PROBLEM DESCRIPTION:
Go to the line in the data below that contains "gruplar alışveriş alışkanlıklarını". Write it out exactly, along with every later line through the last, and nothing else.

DATA PROVIDED:
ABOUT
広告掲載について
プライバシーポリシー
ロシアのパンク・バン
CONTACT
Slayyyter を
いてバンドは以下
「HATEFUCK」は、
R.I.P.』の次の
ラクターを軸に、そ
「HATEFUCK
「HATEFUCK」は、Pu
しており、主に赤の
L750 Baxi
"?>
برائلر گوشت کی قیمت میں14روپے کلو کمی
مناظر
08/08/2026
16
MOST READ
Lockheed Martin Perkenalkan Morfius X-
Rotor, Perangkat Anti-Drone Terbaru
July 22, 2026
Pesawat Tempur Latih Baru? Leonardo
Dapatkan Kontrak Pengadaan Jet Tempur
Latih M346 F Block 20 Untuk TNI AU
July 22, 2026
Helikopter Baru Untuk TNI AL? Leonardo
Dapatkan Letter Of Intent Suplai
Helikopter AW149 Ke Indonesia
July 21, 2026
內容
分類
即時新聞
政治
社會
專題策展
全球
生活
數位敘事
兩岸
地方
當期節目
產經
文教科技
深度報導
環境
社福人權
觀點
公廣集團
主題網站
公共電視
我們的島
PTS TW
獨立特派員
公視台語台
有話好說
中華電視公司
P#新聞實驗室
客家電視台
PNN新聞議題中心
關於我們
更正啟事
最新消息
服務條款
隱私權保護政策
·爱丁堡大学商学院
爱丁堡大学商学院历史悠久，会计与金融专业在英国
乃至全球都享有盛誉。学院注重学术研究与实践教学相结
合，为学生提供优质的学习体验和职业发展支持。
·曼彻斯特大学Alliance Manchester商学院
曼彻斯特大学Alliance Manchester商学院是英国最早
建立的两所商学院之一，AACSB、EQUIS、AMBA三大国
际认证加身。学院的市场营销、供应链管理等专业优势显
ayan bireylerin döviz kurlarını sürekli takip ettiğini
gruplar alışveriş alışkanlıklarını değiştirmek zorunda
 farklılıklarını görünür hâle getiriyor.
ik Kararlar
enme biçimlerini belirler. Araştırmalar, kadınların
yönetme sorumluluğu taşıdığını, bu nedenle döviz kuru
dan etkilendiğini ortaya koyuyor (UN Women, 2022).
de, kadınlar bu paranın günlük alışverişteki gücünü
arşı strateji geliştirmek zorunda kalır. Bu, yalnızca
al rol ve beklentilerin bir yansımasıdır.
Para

EXERCISE RESPONSE:
gruplar alışveriş alışkanlıklarını değiştirmek zorunda
 farklılıklarını görünür hâle getiriyor.
ik Kararlar
enme biçimlerini belirler. Araştırmalar, kadınların
yönetme sorumluluğu taşıdığını, bu nedenle döviz kuru
dan etkilendiğini ortaya koyuyor (UN Women, 2022).
de, kadınlar bu paranın günlük alışverişteki gücünü
arşı strateji geliştirmek zorunda kalır. Bu, yalnızca
al rol ve beklentilerin bir yansımasıdır.
Para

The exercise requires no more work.